Omni-MATH: A Universal Olympiad Level Mathematic Benchmark for Large Language Models
Introduction of Omni-MATH
Recent advancements in AI, particularly in large language models (LLMs), have led to significant breakthroughs in mathematical reasoning capabilities. However, existing benchmarks like GSM8K or MATH are now being solved with high accuracy (e.g., OpenAI o1 achieves 94.8% on MATH dataset), indicating their inadequacy for truly challenging these models. To mitigate this limitation, we propose a comprehensive and challenging benchmark specifically designed to assess LLMs' mathematical reasoning at the Olympiad level. Unlike existing Olympiad-related benchmarks, our dataset focuses exclusively on mathematics and comprises a vast collection of 4428 competition-level problems. These problems are meticulously categorized into 33 (and potentially more) sub-domains and span across 10 distinct difficulty levels, enabling a nuanced analysis of model performance across various mathematical disciplines and levels of complexity.
Difficulty: We conducted an extensive survey of mathematics competitions worldwide, categorizing them into five tiers based on their prominence, scale, and problem difficulty: Introductory, Transitional, Intermediate, National/International Difficult, and Famous Worldwide. To ensure accurate difficulty assessment, we rigorously adhered to the AoPS website's difficulty levels for problems listed there. For problems not on their list, we employed GPT-4o and few-shot prompting to give the difficulty tag.

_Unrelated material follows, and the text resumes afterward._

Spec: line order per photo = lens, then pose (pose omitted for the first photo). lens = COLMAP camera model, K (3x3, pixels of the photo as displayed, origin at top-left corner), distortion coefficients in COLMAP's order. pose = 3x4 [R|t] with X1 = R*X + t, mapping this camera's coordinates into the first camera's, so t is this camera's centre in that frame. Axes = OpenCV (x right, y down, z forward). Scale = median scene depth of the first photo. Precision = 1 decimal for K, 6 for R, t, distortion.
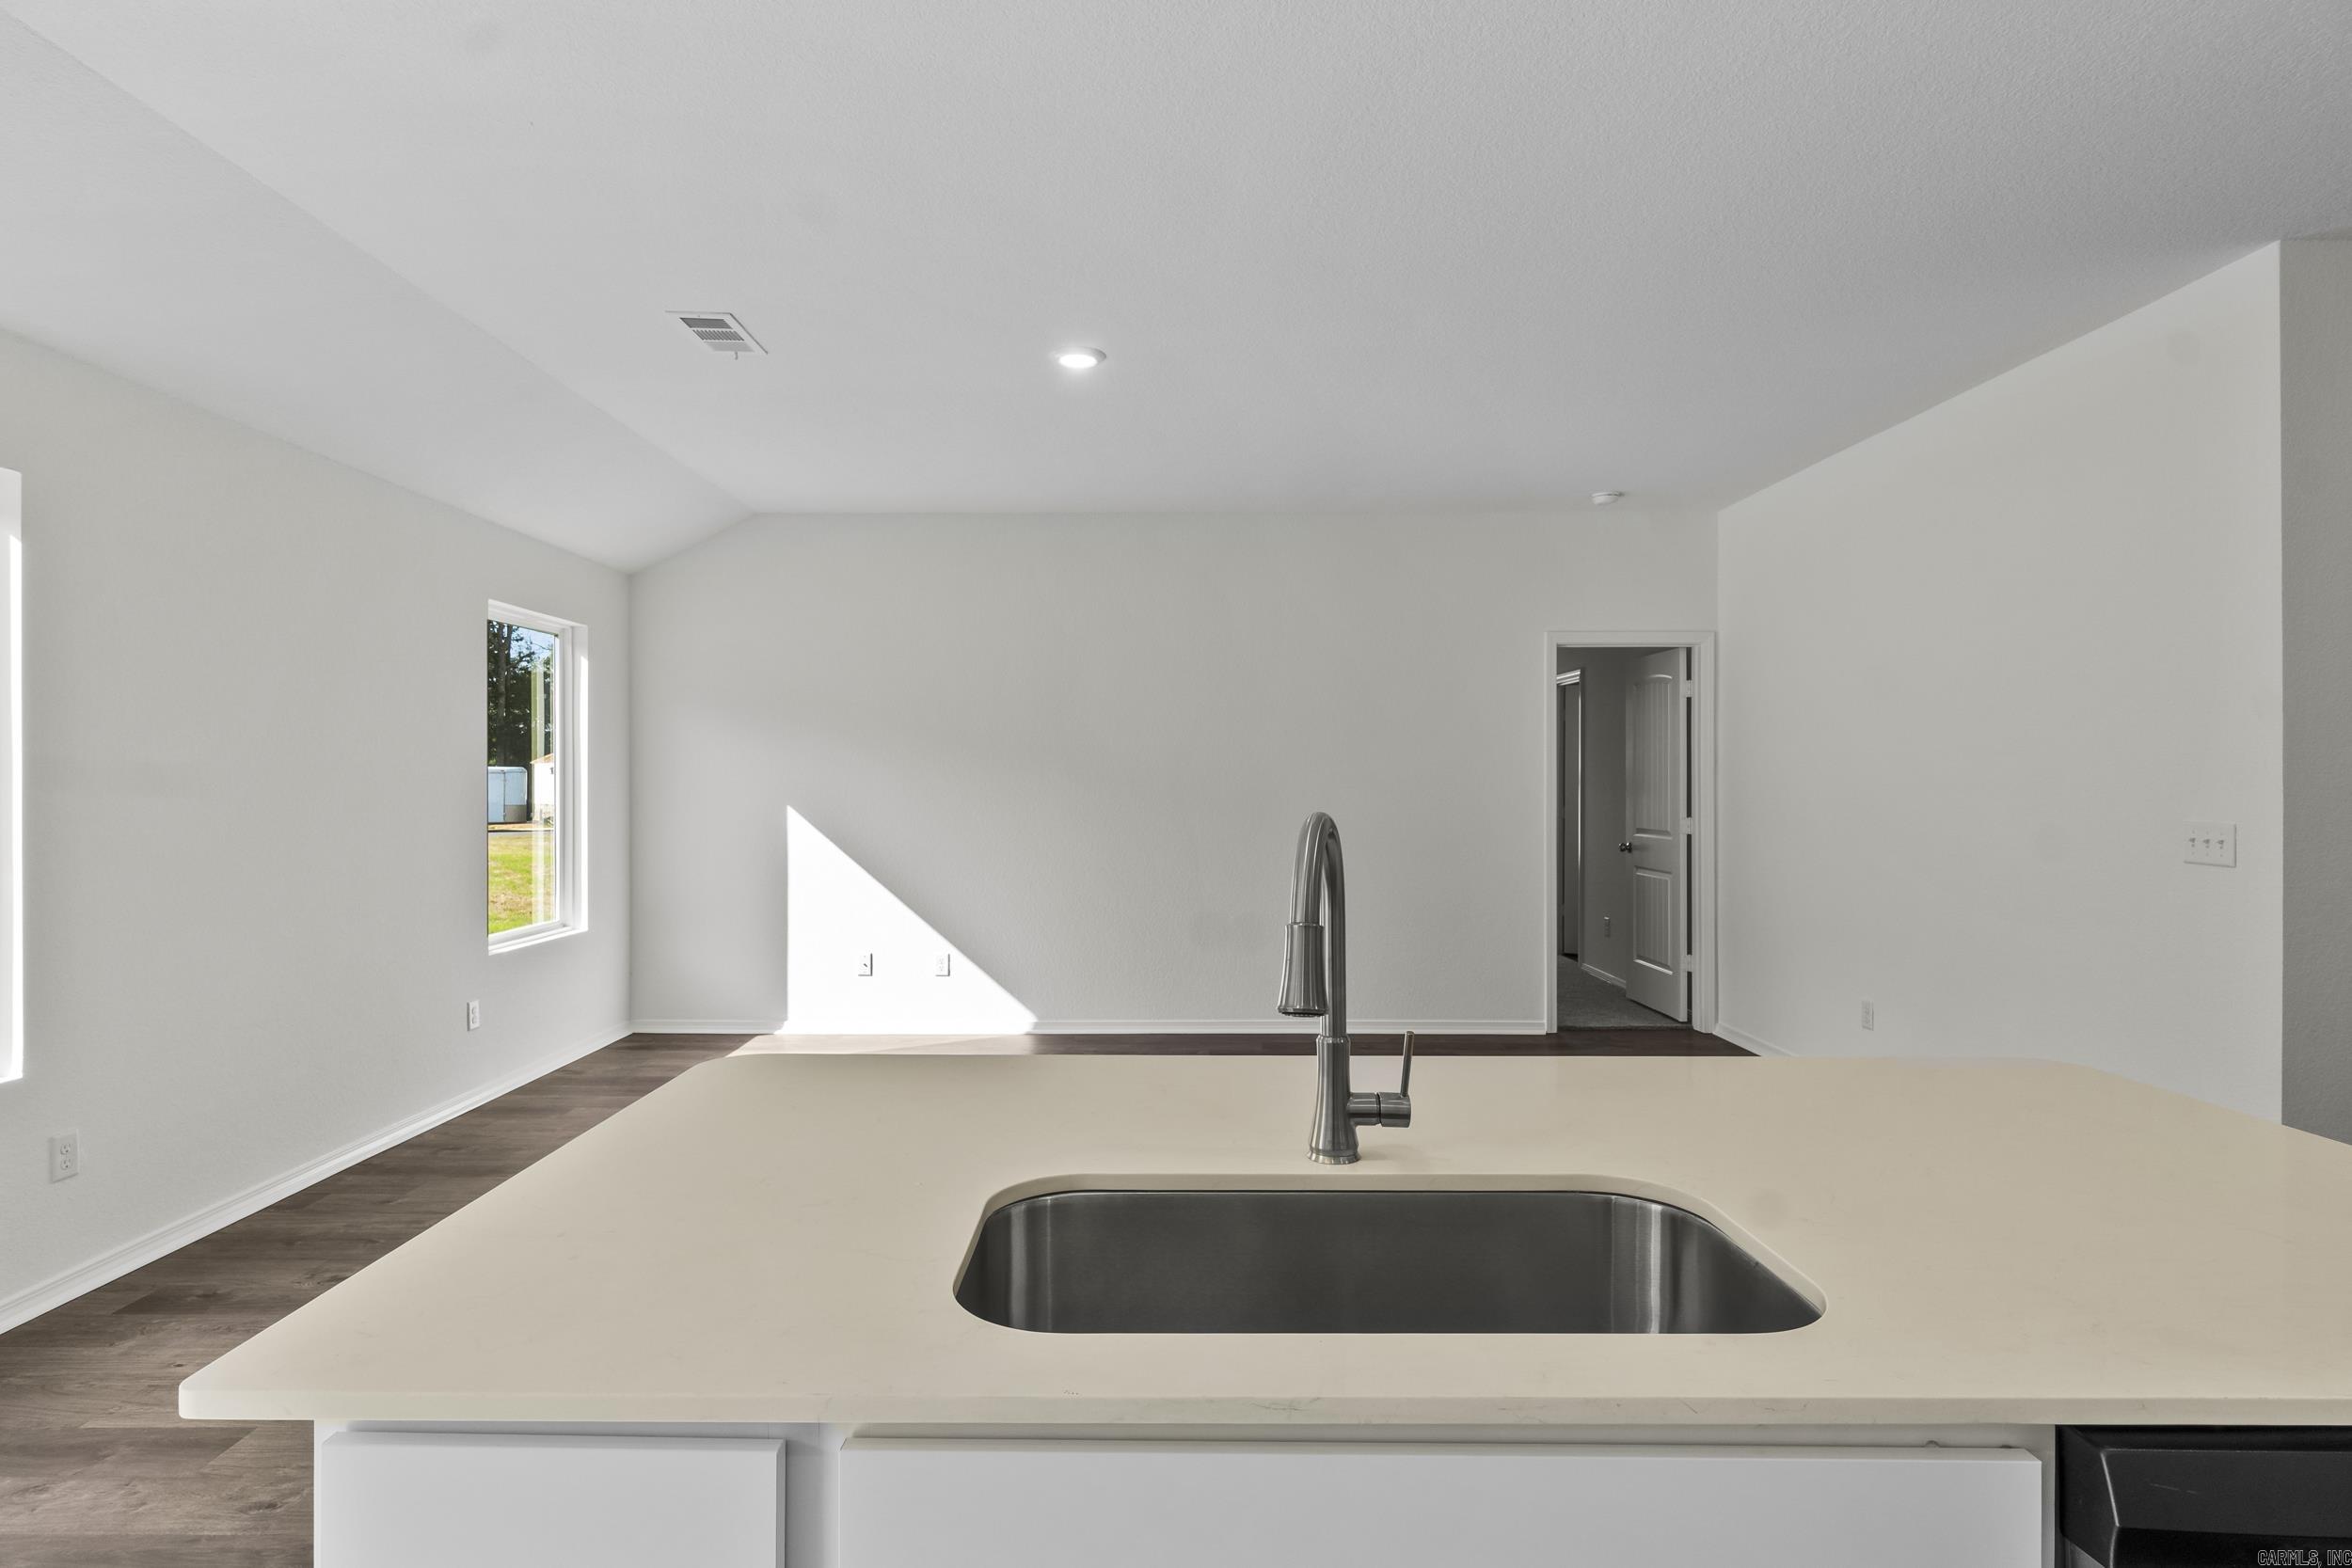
lens RADIAL K [[1218.8, 0, 1158.5], [0, 1218.8, 777.2], [0, 0, 1]] dist [-0.003094, 0.000715]
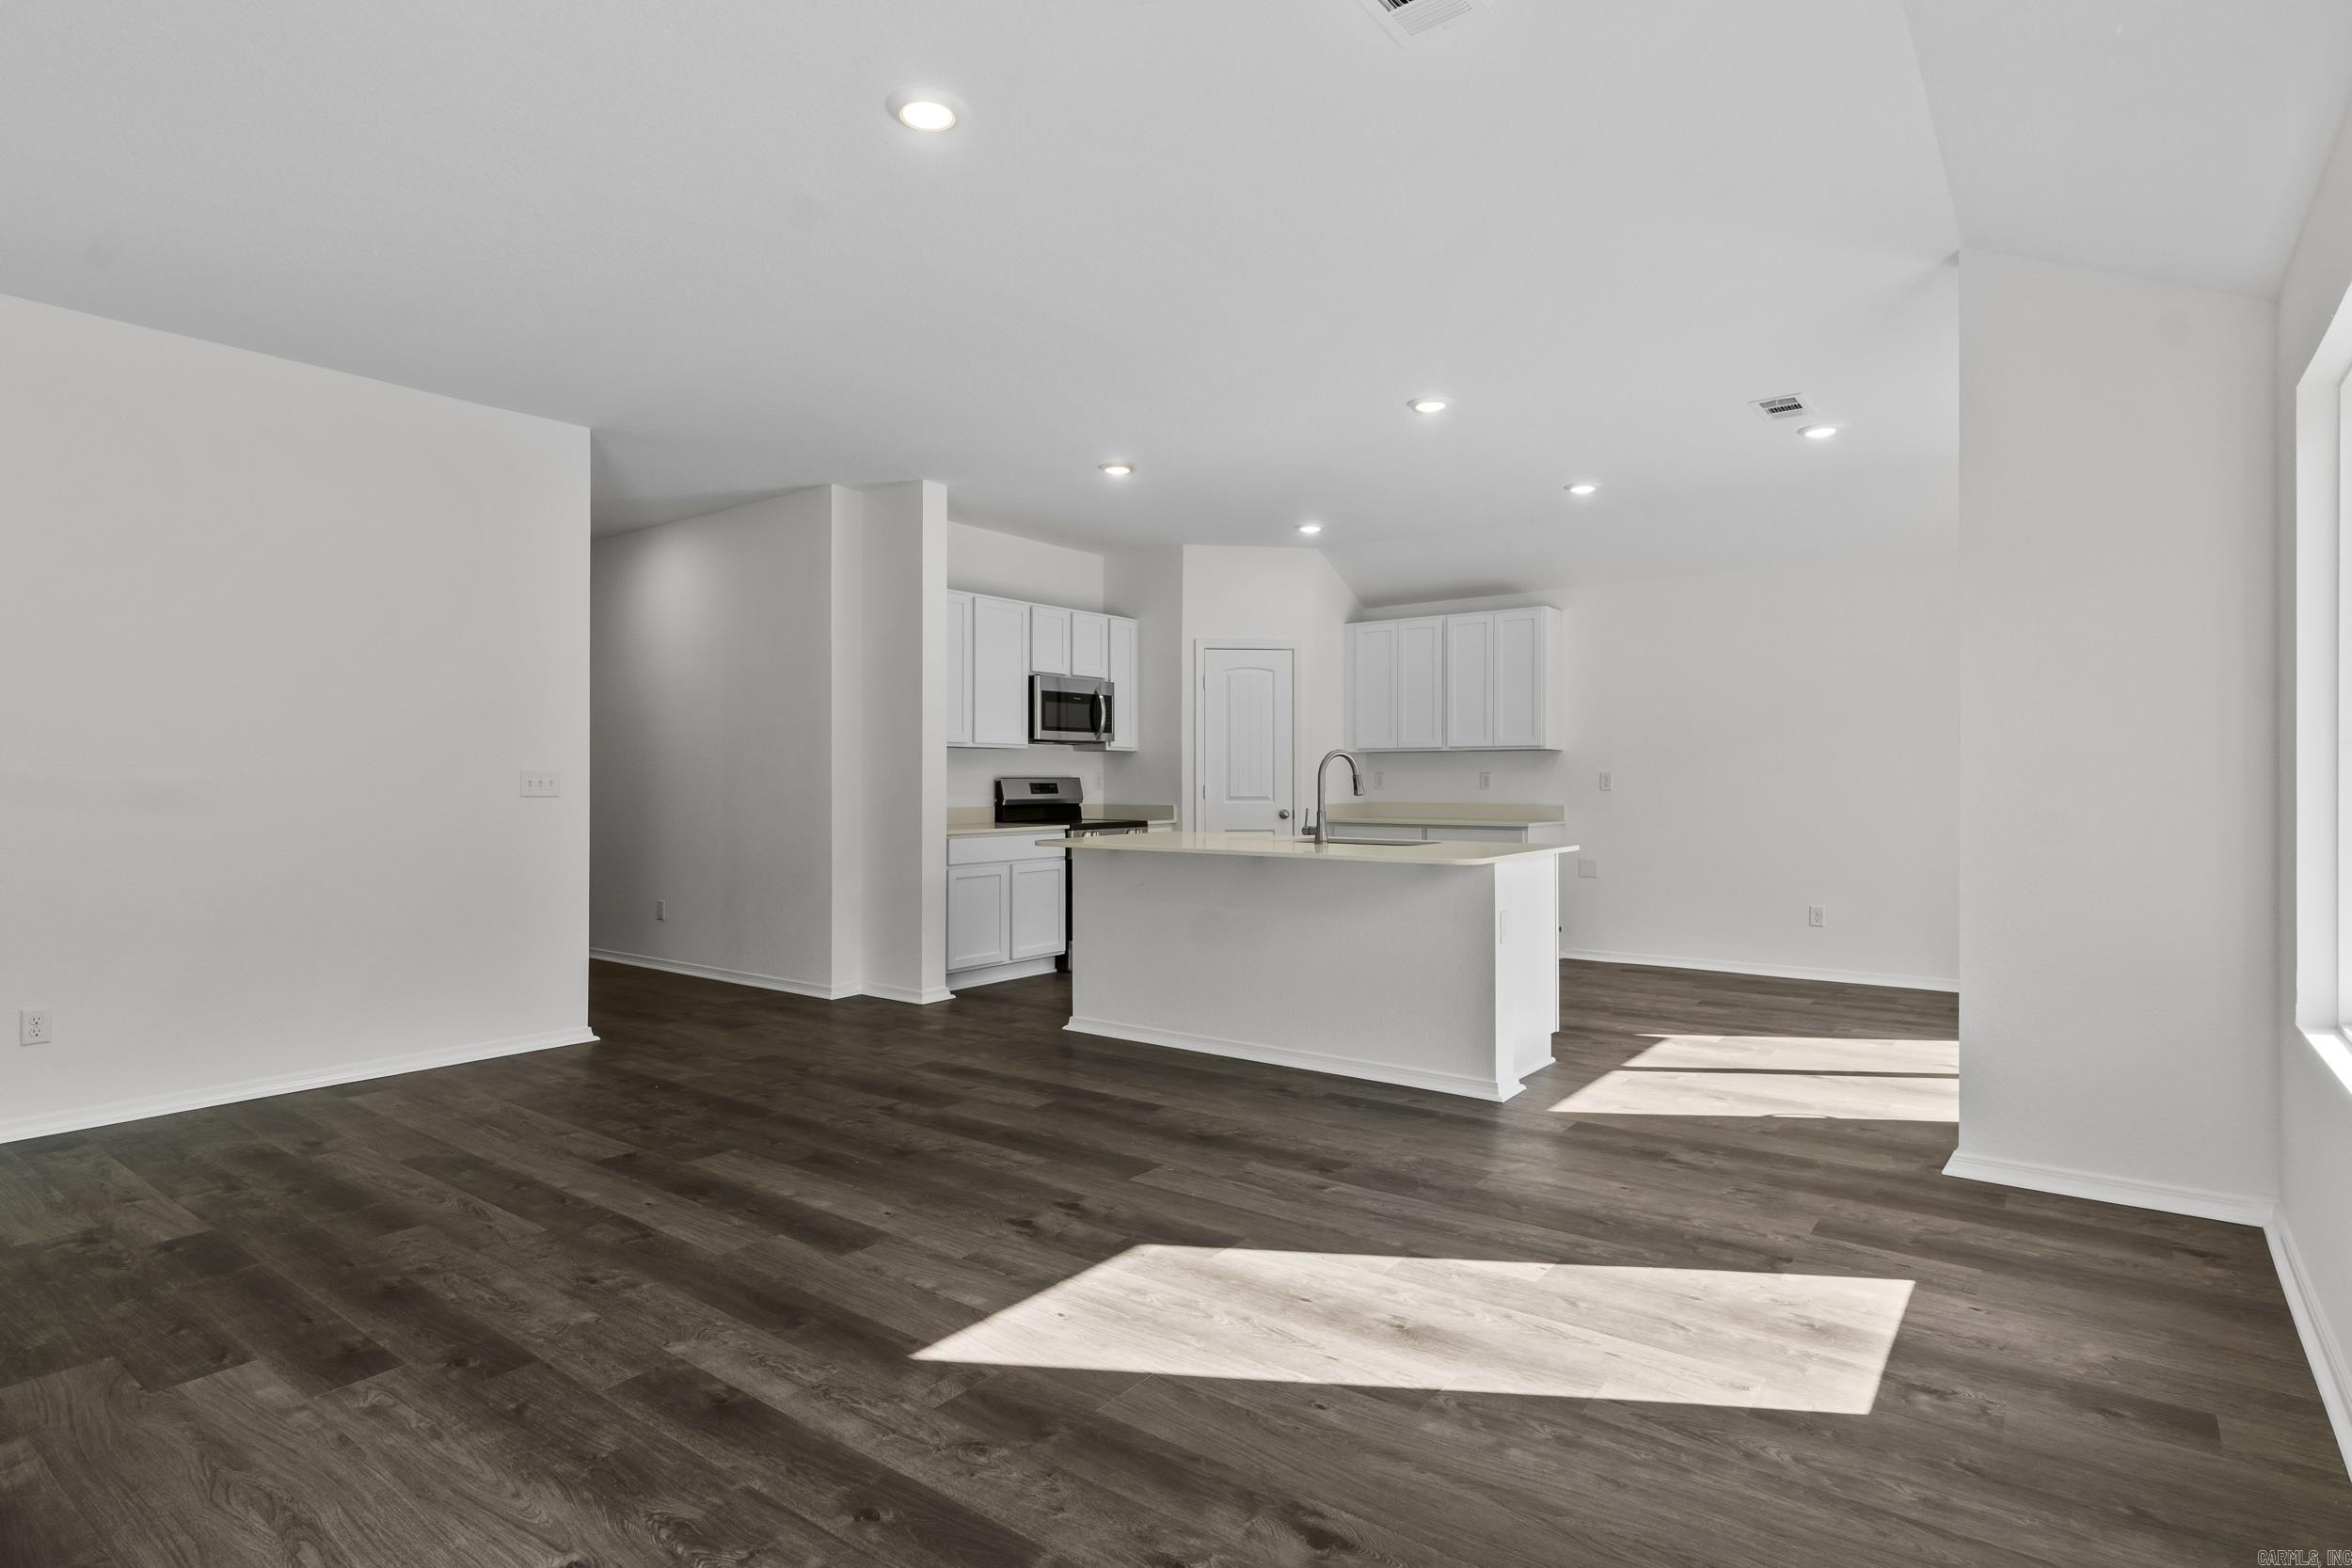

Domain: We referenced established mathematics competition resources to construct a hierarchical classification tree for mathematical domains. Each problem within our dataset is assigned a specific domain classification path, reflecting the specific area of mathematics it tests.
Data Source: We collected problem statements and solutions from various international competitions and converted them into LaTeX format. For competitions lacking readily available solutions, we carefully selected problems from the AoPS website with high community recognition and reliable answers. All problems in our dataset include not only the final answer but also a detailed solution.
This newly proposed benchmark offers a valuable resource for researchers and developers to rigorously evaluate and further advance the mathematical reasoning abilities of LLMs.